Saved data entries:

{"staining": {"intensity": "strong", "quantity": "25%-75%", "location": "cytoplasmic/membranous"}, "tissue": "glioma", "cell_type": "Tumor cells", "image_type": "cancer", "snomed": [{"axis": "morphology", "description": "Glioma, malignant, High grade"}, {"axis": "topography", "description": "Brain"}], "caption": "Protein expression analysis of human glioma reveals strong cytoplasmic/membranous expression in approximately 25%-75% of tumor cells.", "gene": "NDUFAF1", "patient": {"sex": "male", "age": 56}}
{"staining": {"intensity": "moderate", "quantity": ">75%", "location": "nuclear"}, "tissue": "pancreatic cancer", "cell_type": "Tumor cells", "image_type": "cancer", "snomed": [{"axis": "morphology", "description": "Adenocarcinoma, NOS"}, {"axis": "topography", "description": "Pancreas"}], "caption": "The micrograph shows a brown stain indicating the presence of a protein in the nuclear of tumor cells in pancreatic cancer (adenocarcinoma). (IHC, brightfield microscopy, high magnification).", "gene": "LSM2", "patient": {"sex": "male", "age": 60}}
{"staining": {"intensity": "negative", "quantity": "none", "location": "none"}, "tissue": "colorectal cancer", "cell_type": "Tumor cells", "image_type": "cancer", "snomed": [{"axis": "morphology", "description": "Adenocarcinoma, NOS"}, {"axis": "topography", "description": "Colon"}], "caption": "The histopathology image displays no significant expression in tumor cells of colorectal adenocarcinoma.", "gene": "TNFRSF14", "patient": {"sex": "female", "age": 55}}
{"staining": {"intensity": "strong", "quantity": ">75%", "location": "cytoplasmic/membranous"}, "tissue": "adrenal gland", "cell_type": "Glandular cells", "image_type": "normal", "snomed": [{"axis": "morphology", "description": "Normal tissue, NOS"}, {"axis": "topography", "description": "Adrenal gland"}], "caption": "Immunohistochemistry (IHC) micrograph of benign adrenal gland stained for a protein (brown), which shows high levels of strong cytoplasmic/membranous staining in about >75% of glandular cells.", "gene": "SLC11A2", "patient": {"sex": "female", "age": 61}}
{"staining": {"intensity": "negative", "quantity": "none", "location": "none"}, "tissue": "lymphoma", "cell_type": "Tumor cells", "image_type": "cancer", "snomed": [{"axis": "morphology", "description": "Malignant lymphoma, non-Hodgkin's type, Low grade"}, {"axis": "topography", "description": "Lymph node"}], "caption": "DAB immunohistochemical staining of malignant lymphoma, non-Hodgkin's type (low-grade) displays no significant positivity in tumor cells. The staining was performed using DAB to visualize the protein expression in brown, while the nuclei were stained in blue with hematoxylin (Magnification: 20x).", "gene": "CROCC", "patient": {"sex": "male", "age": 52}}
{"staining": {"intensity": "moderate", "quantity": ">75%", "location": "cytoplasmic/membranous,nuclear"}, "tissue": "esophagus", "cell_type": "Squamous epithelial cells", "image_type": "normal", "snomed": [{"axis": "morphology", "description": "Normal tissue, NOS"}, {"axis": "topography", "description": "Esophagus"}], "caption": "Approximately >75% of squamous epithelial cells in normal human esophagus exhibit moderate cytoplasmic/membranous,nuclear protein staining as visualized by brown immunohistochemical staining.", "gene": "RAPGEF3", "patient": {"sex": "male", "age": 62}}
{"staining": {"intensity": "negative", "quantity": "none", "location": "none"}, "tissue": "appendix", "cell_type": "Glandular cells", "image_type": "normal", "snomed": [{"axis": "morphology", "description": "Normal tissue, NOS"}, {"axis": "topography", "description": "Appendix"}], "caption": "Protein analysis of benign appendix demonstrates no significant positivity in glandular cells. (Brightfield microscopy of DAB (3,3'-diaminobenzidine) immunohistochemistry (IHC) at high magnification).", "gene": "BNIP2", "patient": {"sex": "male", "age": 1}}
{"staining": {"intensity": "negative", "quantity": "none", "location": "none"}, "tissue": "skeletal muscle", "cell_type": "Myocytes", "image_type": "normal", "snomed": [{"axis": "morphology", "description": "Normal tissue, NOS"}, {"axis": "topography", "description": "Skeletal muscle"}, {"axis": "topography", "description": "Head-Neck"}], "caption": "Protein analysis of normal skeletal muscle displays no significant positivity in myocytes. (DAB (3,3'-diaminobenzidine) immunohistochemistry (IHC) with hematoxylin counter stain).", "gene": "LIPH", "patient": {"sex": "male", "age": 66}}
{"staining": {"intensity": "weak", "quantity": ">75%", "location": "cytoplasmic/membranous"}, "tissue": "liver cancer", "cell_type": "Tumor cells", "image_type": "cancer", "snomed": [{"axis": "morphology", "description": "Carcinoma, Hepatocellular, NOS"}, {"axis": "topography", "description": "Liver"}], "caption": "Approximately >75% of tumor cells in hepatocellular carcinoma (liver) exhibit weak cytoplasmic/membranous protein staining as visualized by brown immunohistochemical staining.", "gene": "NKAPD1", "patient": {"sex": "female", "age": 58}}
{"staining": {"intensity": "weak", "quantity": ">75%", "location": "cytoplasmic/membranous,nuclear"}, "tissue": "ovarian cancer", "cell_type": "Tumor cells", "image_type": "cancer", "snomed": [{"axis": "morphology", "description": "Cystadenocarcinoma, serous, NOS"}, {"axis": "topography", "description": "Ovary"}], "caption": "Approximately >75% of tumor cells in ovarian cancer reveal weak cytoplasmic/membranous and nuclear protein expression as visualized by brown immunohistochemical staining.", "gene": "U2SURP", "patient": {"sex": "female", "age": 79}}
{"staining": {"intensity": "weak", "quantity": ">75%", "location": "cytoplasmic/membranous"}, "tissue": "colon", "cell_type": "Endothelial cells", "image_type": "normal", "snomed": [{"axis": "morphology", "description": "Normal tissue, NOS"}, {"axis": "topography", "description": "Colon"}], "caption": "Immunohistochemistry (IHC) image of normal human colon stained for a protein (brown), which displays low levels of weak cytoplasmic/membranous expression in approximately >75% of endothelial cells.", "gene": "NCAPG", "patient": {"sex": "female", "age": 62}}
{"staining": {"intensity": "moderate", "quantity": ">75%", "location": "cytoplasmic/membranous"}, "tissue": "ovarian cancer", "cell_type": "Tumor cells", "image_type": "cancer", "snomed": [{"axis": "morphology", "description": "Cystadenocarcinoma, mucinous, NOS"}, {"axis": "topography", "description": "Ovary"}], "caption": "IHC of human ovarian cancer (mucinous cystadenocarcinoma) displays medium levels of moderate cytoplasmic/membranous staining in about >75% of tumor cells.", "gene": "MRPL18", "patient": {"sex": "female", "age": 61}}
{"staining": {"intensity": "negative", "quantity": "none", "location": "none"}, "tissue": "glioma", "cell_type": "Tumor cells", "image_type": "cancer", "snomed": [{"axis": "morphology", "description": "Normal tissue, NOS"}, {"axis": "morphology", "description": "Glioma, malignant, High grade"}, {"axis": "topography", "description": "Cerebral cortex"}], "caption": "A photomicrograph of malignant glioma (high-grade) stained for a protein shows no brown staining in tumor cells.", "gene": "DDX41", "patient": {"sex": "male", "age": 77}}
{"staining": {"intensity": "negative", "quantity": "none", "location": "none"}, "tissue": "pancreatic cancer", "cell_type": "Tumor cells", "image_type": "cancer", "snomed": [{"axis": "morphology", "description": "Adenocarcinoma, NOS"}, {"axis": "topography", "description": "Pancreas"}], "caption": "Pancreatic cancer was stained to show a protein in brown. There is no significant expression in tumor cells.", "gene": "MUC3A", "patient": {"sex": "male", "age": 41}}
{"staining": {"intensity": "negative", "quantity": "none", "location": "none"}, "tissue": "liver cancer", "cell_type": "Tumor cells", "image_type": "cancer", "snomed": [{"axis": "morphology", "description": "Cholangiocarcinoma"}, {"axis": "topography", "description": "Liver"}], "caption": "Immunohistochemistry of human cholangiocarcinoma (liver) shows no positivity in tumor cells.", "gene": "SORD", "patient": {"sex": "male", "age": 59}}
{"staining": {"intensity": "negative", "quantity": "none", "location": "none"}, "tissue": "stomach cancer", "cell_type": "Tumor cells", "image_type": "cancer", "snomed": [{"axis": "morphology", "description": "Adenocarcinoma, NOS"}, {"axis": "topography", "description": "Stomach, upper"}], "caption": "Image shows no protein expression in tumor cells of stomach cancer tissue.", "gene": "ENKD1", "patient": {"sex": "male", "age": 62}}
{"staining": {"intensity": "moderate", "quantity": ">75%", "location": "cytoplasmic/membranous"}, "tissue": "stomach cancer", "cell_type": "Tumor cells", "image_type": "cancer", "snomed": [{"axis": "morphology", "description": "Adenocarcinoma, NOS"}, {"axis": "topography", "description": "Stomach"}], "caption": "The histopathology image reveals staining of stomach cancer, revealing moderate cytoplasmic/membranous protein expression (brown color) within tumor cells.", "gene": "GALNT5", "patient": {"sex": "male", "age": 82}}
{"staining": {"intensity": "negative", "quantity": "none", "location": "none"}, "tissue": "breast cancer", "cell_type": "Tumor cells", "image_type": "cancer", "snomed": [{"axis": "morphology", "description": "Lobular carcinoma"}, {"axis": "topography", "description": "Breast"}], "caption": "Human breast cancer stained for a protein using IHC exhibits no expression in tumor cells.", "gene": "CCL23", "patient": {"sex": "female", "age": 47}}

* [What to produce] With the line that has "histopathology image displays" as the first and the line that has "non-Hodgkin's type, Low" as the last, repeat exactly that run of lines above and no more.

* [Completed task]
{"staining": {"intensity": "negative", "quantity": "none", "location": "none"}, "tissue": "colorectal cancer", "cell_type": "Tumor cells", "image_type": "cancer", "snomed": [{"axis": "morphology", "description": "Adenocarcinoma, NOS"}, {"axis": "topography", "description": "Colon"}], "caption": "The histopathology image displays no significant expression in tumor cells of colorectal adenocarcinoma.", "gene": "TNFRSF14", "patient": {"sex": "female", "age": 55}}
{"staining": {"intensity": "strong", "quantity": ">75%", "location": "cytoplasmic/membranous"}, "tissue": "adrenal gland", "cell_type": "Glandular cells", "image_type": "normal", "snomed": [{"axis": "morphology", "description": "Normal tissue, NOS"}, {"axis": "topography", "description": "Adrenal gland"}], "caption": "Immunohistochemistry (IHC) micrograph of benign adrenal gland stained for a protein (brown), which shows high levels of strong cytoplasmic/membranous staining in about >75% of glandular cells.", "gene": "SLC11A2", "patient": {"sex": "female", "age": 61}}
{"staining": {"intensity": "negative", "quantity": "none", "location": "none"}, "tissue": "lymphoma", "cell_type": "Tumor cells", "image_type": "cancer", "snomed": [{"axis": "morphology", "description": "Malignant lymphoma, non-Hodgkin's type, Low grade"}, {"axis": "topography", "description": "Lymph node"}], "caption": "DAB immunohistochemical staining of malignant lymphoma, non-Hodgkin's type (low-grade) displays no significant positivity in tumor cells. The staining was performed using DAB to visualize the protein expression in brown, while the nuclei were stained in blue with hematoxylin (Magnification: 20x).", "gene": "CROCC", "patient": {"sex": "male", "age": 52}}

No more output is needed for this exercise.